OUR DESPICABLE BETTERS: The Disciplinary Corporations.

The context is this: Hong Kong, a free, liberal, democratic, self-governing city was handed over to the powers that be in Beijing — a clutch of corrupt, brutal, dishonest, organ-harvesting, gulag-operating murderers — as part of an agreement with the United Kingdom, who once had sovereignty over Hong Kong as a colonial power. Beijing wants Hong Kong to be more like the rest of China, and the people of Hong Kong do not. They recently took to the streets to force the reversal of a decision that would have subjected Hong Kong residents to extradition to the so-called People’s Republic of China for certain crimes rather than be tried in Hong Kong under Hong Kong law. Because the junta in Beijing has no compunction about drumming up charges for political purposes, this would have represented a noose around the neck of every dissident in Hong Kong. Jun Takahashi tweeted his support for liberal democrats against mass-murdering national socialists.

And Nike sided with the mass-murdering national socialists.

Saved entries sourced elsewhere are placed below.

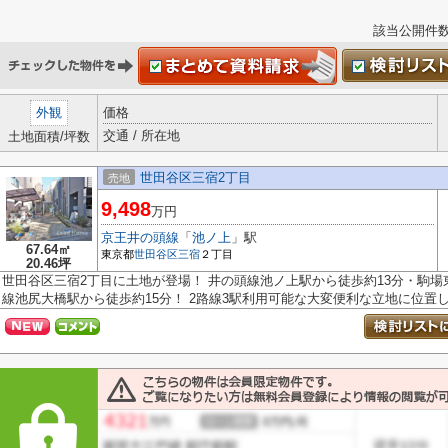
該当公開件
外観
価格
交通 / 所在地
土地面積/坪数
世田谷区三宿2丁目
売地
9,498
万円
京王井の頭線
「
池ノ上
」駅
67.64㎡
東京都
世田谷区
三宿
２丁目
20.46坪
世田谷区三宿2丁目に土地が登場！ 井の頭線池ノ上駅から徒歩約13分・駒場
線池尻大橋駅から徒歩約15分！ 2路線3駅利用可能な大変便利な立地に位置した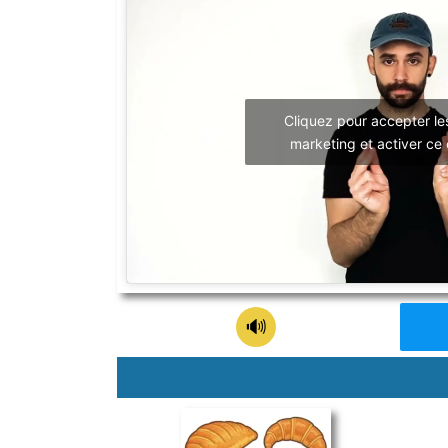
Cliquez pour accepter le
marketing et activer ce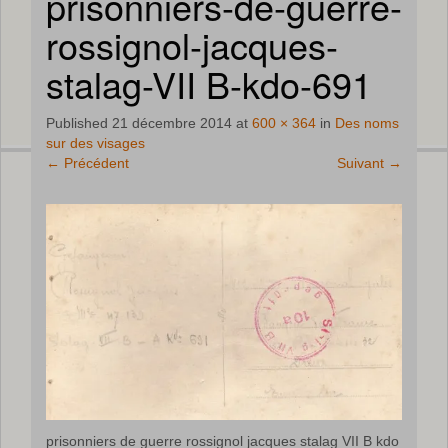
prisonniers-de-guerre-
rossignol-jacques-
stalag-VII B-kdo-691
Published
21 décembre 2014
at
600 × 364
in
Des noms
sur des visages
←
Précédent
Suivant
→
prisonniers de guerre rossignol jacques stalag VII B kdo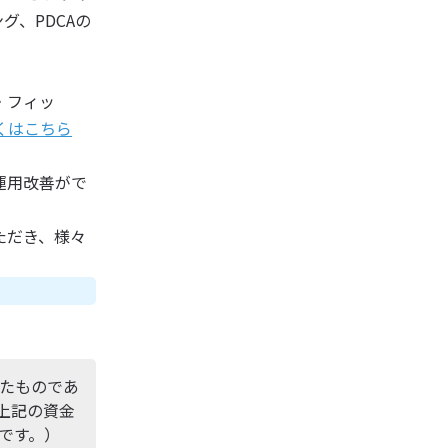
、PDCAの
・フィッ
くはこちら
運用改善がで
ただき、様々
たものであ
（上記の資金
です。）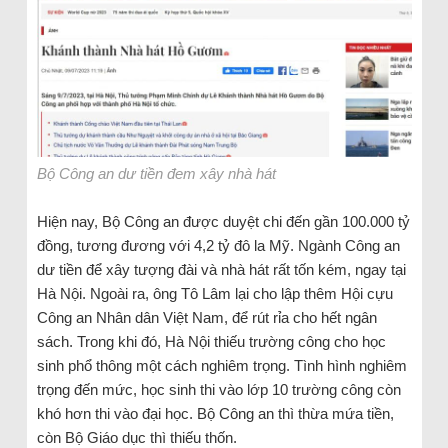
Bộ Công an dư tiền đem xây nhà hát
Hiện nay, Bộ Công an được duyệt chi đến gần 100.000 tỷ
đồng, tương đương với 4,2 tỷ đô la Mỹ. Ngành Công an
dư tiền để xây tượng đài và nhà hát rất tốn kém, ngay tại
Hà Nội. Ngoài ra, ông Tô Lâm lại cho lập thêm Hội cựu
Công an Nhân dân Việt Nam, để rút rỉa cho hết ngân
sách. Trong khi đó, Hà Nội thiếu trường công cho học
sinh phổ thông một cách nghiêm trọng. Tình hình nghiêm
trọng đến mức, học sinh thi vào lớp 10 trường công còn
khó hơn thi vào đại học. Bộ Công an thì thừa mứa tiền,
còn Bộ Giáo dục thì thiếu thốn.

Swoosh: There goes your soul.

Nike likes to position itself as a courageous sponsor of dissidents in the economically and racially charged world of sports, for instance giving the heroic treatment to controversial former NFL quarterback Colin Kaepernick in a series of cinematic advertisements. Irrespective of your view on the particular merits of Kaepernick and his national-anthem protest, that is the sort of thing one likes to see a big corporation such as Nike do — to say, in essence: “Yes, this is potentially unpopular, and we may lose a few sales over it, but we’re Nike, and we’re big enough and rich enough to do what we think is right.” But of course there is rather less to it than that.

Trash.

Plus: “Ochlocracy — mob rule — sometimes takes the form of rioting or other kinds of open violence, as in the case of Antifa, but more often it consists in the mob bullying third parties — government or, increasingly, businesses — into implementing the mob’s agenda.” And frequently the third parties are actually happy to be “bullied.”